I know by now you are sick and tired of hearing this, but today was another shitty day and I can not tell you how sick and damned tired I am of having my shoulder aching constantly and having to wear this stupid damned brace. I can’t sleep well, because I either have to sleep in a damned chair or sleep in the bed and roll over and wake myself up in pain every 45 minutes. I haven’t had a solid night of sleep in a month.

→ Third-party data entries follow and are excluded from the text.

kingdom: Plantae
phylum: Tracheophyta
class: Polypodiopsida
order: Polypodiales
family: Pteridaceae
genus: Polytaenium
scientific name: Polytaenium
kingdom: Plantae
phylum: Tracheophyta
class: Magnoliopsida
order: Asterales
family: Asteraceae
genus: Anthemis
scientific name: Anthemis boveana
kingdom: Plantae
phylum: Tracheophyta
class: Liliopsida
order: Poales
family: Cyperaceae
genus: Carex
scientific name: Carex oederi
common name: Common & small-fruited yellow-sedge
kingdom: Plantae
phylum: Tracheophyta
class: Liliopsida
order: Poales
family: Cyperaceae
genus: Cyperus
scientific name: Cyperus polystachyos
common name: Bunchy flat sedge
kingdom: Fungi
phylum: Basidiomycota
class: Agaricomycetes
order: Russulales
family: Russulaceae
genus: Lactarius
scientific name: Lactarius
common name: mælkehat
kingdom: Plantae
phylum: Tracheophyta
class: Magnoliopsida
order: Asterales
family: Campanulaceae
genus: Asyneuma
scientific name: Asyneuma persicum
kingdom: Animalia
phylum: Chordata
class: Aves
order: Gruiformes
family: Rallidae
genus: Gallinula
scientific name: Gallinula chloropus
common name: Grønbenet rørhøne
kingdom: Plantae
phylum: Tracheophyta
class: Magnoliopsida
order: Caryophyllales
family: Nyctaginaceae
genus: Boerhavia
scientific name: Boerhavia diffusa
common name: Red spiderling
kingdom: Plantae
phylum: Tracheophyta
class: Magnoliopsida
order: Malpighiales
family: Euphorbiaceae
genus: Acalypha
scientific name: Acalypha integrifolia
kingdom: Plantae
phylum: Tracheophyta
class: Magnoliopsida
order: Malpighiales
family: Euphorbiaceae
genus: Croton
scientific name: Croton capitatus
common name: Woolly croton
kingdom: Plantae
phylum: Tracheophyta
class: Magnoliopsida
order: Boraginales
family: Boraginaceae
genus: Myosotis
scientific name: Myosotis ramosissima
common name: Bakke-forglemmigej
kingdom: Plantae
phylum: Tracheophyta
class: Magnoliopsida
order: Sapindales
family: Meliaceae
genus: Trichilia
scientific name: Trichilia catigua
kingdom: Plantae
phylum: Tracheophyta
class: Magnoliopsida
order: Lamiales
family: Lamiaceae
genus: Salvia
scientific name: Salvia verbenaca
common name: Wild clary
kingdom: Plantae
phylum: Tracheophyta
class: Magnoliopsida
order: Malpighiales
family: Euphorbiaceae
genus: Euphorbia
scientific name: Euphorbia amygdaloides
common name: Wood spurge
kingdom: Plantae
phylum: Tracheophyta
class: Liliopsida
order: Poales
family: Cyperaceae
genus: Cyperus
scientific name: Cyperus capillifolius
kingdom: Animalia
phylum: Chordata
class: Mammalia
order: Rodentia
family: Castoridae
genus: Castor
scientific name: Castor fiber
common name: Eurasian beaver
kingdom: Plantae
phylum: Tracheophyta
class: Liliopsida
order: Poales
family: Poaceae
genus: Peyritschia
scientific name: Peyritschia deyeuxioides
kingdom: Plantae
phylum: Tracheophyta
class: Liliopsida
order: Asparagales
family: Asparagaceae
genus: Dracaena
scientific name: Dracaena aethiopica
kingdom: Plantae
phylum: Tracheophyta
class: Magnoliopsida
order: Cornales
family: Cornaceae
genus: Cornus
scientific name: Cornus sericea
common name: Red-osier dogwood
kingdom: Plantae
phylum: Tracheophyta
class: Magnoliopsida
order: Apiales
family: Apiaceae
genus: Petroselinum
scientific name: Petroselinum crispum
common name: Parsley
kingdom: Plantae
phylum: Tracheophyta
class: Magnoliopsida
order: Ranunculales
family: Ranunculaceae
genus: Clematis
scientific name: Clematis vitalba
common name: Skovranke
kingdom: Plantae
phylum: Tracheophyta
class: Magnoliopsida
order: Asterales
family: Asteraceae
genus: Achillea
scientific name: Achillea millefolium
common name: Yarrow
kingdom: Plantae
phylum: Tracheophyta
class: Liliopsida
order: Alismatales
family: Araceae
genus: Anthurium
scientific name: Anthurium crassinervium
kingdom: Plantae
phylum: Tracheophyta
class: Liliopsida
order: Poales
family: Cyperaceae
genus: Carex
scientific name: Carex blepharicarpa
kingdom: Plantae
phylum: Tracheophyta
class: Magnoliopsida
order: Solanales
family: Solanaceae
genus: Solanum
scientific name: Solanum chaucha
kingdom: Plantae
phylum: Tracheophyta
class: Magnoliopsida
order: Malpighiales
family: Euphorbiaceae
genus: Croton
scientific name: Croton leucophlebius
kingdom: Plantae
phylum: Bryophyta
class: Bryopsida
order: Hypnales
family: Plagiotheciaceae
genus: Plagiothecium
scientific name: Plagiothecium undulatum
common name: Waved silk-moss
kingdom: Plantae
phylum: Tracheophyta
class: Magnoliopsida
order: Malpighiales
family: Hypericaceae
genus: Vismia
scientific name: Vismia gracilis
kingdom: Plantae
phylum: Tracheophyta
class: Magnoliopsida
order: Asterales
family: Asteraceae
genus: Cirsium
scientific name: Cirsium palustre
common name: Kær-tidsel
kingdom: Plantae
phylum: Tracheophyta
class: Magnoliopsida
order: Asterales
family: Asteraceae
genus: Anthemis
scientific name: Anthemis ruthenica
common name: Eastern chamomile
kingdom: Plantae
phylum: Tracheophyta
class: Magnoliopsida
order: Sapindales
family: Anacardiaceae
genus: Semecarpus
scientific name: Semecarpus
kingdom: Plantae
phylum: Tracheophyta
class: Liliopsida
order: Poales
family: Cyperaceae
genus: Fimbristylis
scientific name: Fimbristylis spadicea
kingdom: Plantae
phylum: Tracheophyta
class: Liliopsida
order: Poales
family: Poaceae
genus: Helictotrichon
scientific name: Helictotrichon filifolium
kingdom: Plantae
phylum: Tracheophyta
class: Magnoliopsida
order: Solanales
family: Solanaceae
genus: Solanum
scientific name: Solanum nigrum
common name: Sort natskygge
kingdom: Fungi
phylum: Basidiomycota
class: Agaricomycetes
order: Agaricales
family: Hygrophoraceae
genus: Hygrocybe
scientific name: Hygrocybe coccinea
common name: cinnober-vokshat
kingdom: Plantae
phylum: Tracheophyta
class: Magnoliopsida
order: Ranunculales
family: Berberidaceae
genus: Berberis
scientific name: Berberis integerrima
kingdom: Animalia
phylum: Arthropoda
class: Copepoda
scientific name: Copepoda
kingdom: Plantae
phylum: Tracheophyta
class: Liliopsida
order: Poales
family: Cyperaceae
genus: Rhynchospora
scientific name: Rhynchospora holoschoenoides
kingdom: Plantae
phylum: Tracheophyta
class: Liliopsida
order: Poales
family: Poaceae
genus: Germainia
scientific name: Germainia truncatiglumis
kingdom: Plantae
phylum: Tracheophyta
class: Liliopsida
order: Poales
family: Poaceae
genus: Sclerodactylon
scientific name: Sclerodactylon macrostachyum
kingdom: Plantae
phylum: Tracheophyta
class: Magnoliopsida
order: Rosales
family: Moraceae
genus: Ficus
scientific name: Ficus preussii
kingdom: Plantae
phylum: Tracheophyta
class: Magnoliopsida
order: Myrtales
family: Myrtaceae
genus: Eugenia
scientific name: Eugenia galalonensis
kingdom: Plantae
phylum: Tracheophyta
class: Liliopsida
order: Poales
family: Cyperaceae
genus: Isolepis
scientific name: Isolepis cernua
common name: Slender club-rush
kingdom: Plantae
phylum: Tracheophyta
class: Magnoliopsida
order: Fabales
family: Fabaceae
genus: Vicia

I can’t do basic things, like tie my shoes or button my pants. To get dressed, I have to put my belt in before I put my pants on, button them, pull them up buttoned while sucking in my gut and perform a gymnastic feat to do my belt with one hand, then spend ten minutes trying to rearrange the boxers so I am not a gelding by the end of the day. I can’t mop or sweep or clean, and even emptying the dishwasher is a total PITA. Not that that is a big deal, because I can’t cook, and even if I could, I can’t use a damned fork with my left hand unless I A.) place a plastic sheet over my torseo B.) cook enough that 50% spillage will still leave enough food. Shaving is another whole load of joy.
Even using a computer is an ordeal. I can’t do any video or sound editing because I suck with a mouse with my left hand, and I can not do keyboard shortcuts with one hand. The only way I can blog and email is by using a laptop placed strategically on a board placed across my lap while sitting in a lazyboy- that allows me to have my right hand on the keyboard in the sling while contorting myself so my left hand can play too.
I can’t exercise, because walking hurts my shoulder after just a little bit, and even then, who can walk in this ice and snow. I move like an 80 year old with a hip replacement because I am so terrified of falling again. Additionally, you would be shocked how many times you are accidentally bumped into in public places by people- you just don’t realize it until you have something broken. Also, the $500.00 towel rack (the exercise bike) has been forbidden by the doctors, but I doubt I could probably mount the damned thing anyway.
And now to the chipper sadists at rehab who claim this is for my own good but who main remarkably cheerful while watching people in agony all day. Apparently I have moved on to a new stage in my rehab protocol, something that involves “table exercises.” If that sounds a lot like waterboarding, that should be no coincidence, because it is just as painful. After rehab, I’m basically shot for the day.
I know it is supposed to get better with time, but this just sucks and I have no idea how elderly people recover from this sort of thing without a huge support system. I’m so fed up with the lack of independence and the pain that I’m going crazy. And about the pain- it is no longer the excruciating after-surgery pain, it is now a constant aching, with occasional sharp pierces of pain and always the fear that you have done something wrong. Sure, you can take pills for it, but that just leaves you dain-bramaged and unable to think.
And I don’t want a 100 people saying “I hope you feel better.” I just wanted to bitch, and some of you stated complaining was therapeutic. If that is the case, I should be better by tomorrow after this baby.